*** Extracted material Section Begins ***
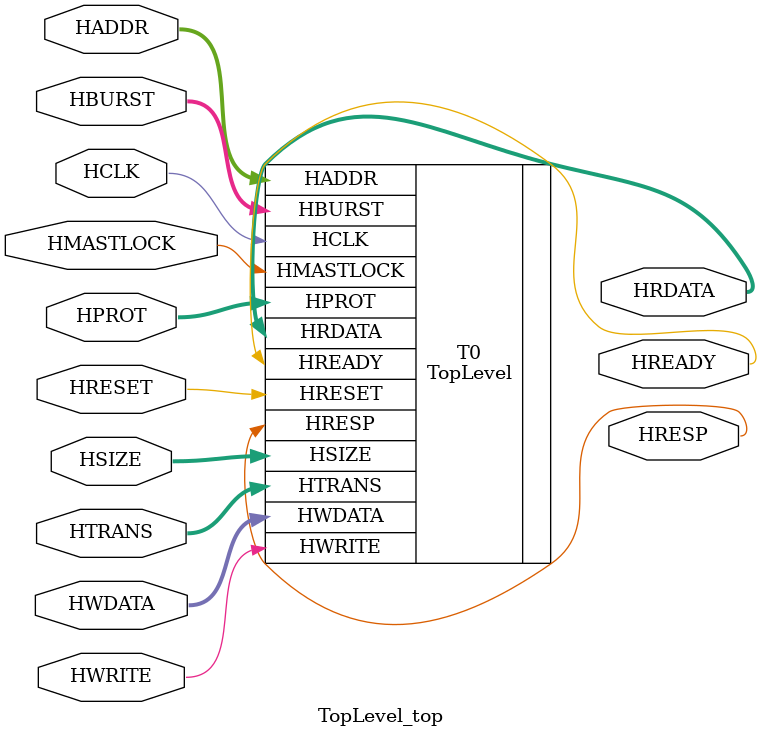
<source format=sv>

module TopLevel_top
(
  input logic HCLK,
  input logic HMASTLOCK,
  input logic HRESET,
  input logic HWRITE,
  input logic [1:0] HTRANS,
  input logic [2:0] HBURST,
  input logic [2:0] HSIZE,
  input logic [3:0] HPROT,
  input logic [31:0] HADDR,
  input logic [63:0] HWDATA,

  output logic HREADY,
  output logic HRESP,
  output logic [63:0] HRDATA
);

  TopLevel T0
  (
    .HCLK(HCLK),
    .HMASTLOCK(HMASTLOCK),
    .HREADY(HREADY),
    .HRESET(HRESET),
    .HWRITE(HWRITE),
    .HTRANS(HTRANS),
    .HBURST(HBURST),
    .HSIZE(HSIZE),
    .HPROT(HPROT),
    .HADDR(HADDR),
    .HWDATA(HWDATA),

    .HRESP(HRESP),
    .HRDATA(HRDATA)
  );
endmodule

</source>
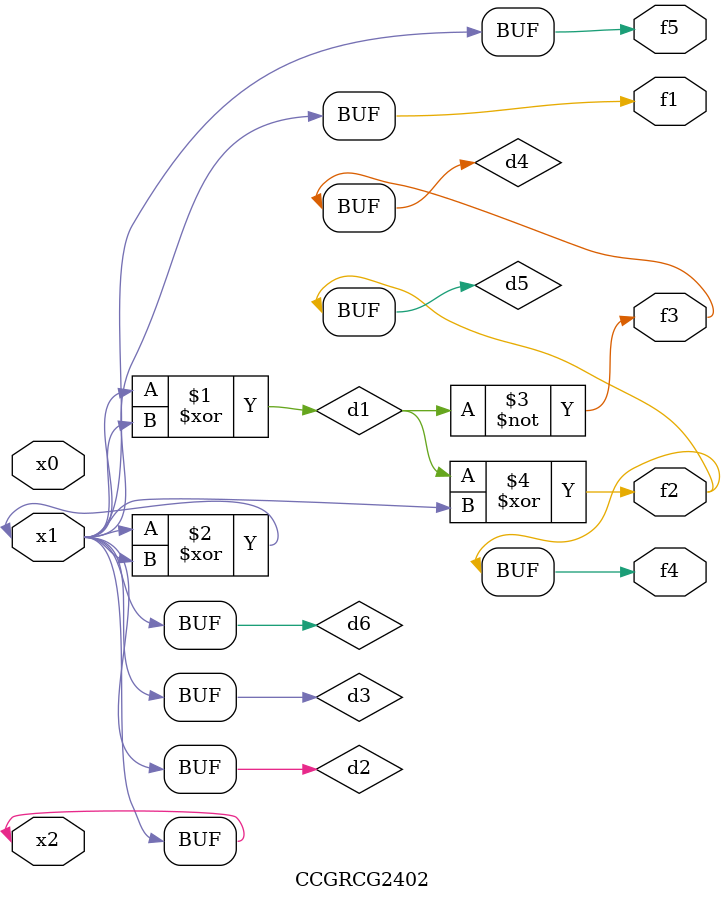
<source format=v>
module CCGRCG2402(
	input x0, x1, x2,
	output f1, f2, f3, f4, f5
);

	wire d1, d2, d3, d4, d5, d6;

	xor (d1, x1, x2);
	buf (d2, x1, x2);
	xor (d3, x1, x2);
	nor (d4, d1);
	xor (d5, d1, d2);
	buf (d6, d2, d3);
	assign f1 = d6;
	assign f2 = d5;
	assign f3 = d4;
	assign f4 = d5;
	assign f5 = d6;
endmodule

</source>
*** Extracted material Section Ends ***
• [What you have to do] From the line containing "output logic [63:0] HRDATA" through the final line of the records, write out each line exactly, and include no pictures.

• [Result]
  output logic [63:0] HRDATA
);

  TopLevel T0
  (
    .HCLK(HCLK),
    .HMASTLOCK(HMASTLOCK),
    .HREADY(HREADY),
    .HRESET(HRESET),
    .HWRITE(HWRITE),
    .HTRANS(HTRANS),
    .HBURST(HBURST),
    .HSIZE(HSIZE),
    .HPROT(HPROT),
    .HADDR(HADDR),
    .HWDATA(HWDATA),

    .HRESP(HRESP),
    .HRDATA(HRDATA)
  );
endmodule

</source>
<source format=v>
module CCGRCG2402(
	input x0, x1, x2,
	output f1, f2, f3, f4, f5
);

	wire d1, d2, d3, d4, d5, d6;

	xor (d1, x1, x2);
	buf (d2, x1, x2);
	xor (d3, x1, x2);
	nor (d4, d1);
	xor (d5, d1, d2);
	buf (d6, d2, d3);
	assign f1 = d6;
	assign f2 = d5;
	assign f3 = d4;
	assign f4 = d5;
	assign f5 = d6;
endmodule

</source>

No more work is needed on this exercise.